Cornel West builds on the winners and losers that Federici discussed to observe the large number of people left out of modern democracies. He also discusses when important change has come about as an undermining of majority-rule. The documentary then turns to a local healthcare group, operating illegally, as an example of people organizing at a local level to solve problems that no one else is.

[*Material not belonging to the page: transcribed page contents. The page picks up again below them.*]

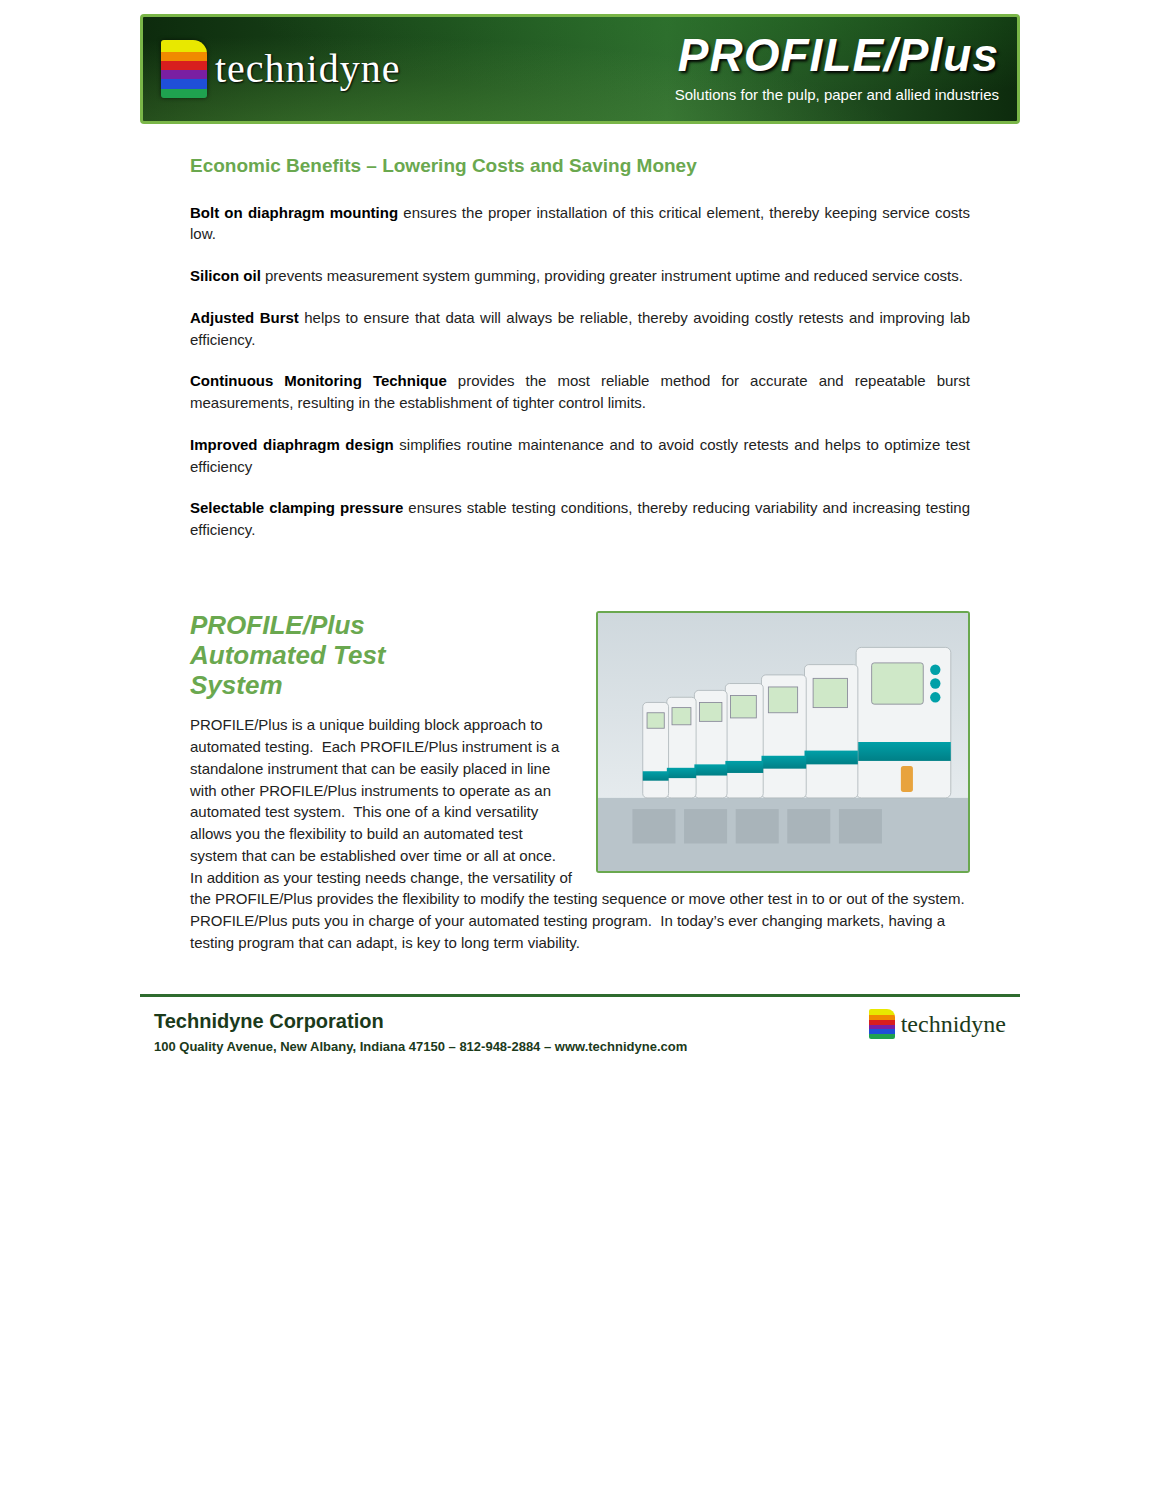technidyne
PROFILE/Plus
Solutions for the pulp, paper and allied industries
Economic Benefits – Lowering Costs and Saving Money
Bolt on diaphragm mounting ensures the proper installation of this critical element, thereby keeping service costs low.
Silicon oil prevents measurement system gumming, providing greater instrument uptime and reduced service costs.
Adjusted Burst helps to ensure that data will always be reliable, thereby avoiding costly retests and improving lab efficiency.
Continuous Monitoring Technique provides the most reliable method for accurate and repeatable burst measurements, resulting in the establishment of tighter control limits.
Improved diaphragm design simplifies routine maintenance and to avoid costly retests and helps to optimize test efficiency
Selectable clamping pressure ensures stable testing conditions, thereby reducing variability and increasing testing efficiency.
PROFILE/Plus Automated Test System
PROFILE/Plus is a unique building block approach to automated testing. Each PROFILE/Plus instrument is a standalone instrument that can be easily placed in line with other PROFILE/Plus instruments to operate as an automated test system. This one of a kind versatility allows you the flexibility to build an automated test system that can be established over time or all at once. In addition as your testing needs change, the versatility of the PROFILE/Plus provides the flexibility to modify the testing sequence or move other test in to or out of the system. PROFILE/Plus puts you in charge of your automated testing program. In today’s ever changing markets, having a testing program that can adapt, is key to long term viability.
Technidyne Corporation
100 Quality Avenue, New Albany, Indiana 47150 – 812-948-2884 – www.technidyne.com
technidyne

Later, Wendy Brown discusses the divide in philosophy between philosophers who prioritize individual bodily security, such as Thomas Hobbes, and philosophers who believed in the possibility of collective action, such as Jean-Jacques Rousseau. Brown also presents the question of how to "make a democratic people out of an undemocratic one" and describes it as "our problem today." The film, however, presents a perspective of the people interviewed as people who are civically minded, even when democratic institutions do not work for them.

==Distribution==
The film premiered in June 2018 at the Sheffield Doc/Fest, and was screened at the 2018 Toronto International Film Festival and the 2018 Vancouver International Film Festival.

It was released commercially on January 16, 2019.

== Critical reception ==
On Rotten Tomatoes the film has a rating of 96% based on reviews from 26 critics.
On Metacritic it has a score of 71% based on reviews from 7 critics.

Gary Goldstein of the Los Angeles Times, viewed the film as a "crucial first step" in "surveying anew where democracy stands — and falls — in our present universe." John Defore reviewed the film for The Hollywood Reporter, finding it to be "unfocused" and "scattered", but nonetheless "consistently engaging". Ben Kenigsberg of The New York Times reviewed the film, saying, "Yet the movie has a tendency to take arguments to overbroad ends (should grade school be a democracy?) and is inevitably unwieldy. It's easy to imagine a more cogent film that weighted either philosophy or reportage more heavily." Charlie Phillips awarded four stars to the film, when reviewing it for The Guardian, writing "An extended and good-looking essay, it serves as a sharp reminder to pay attention to politics and to remember that the personal and the local are political."

The film received a Vancouver Film Critics Circle award nomination for Best Canadian Documentary at the Vancouver Film Critics Circle Awards 2018.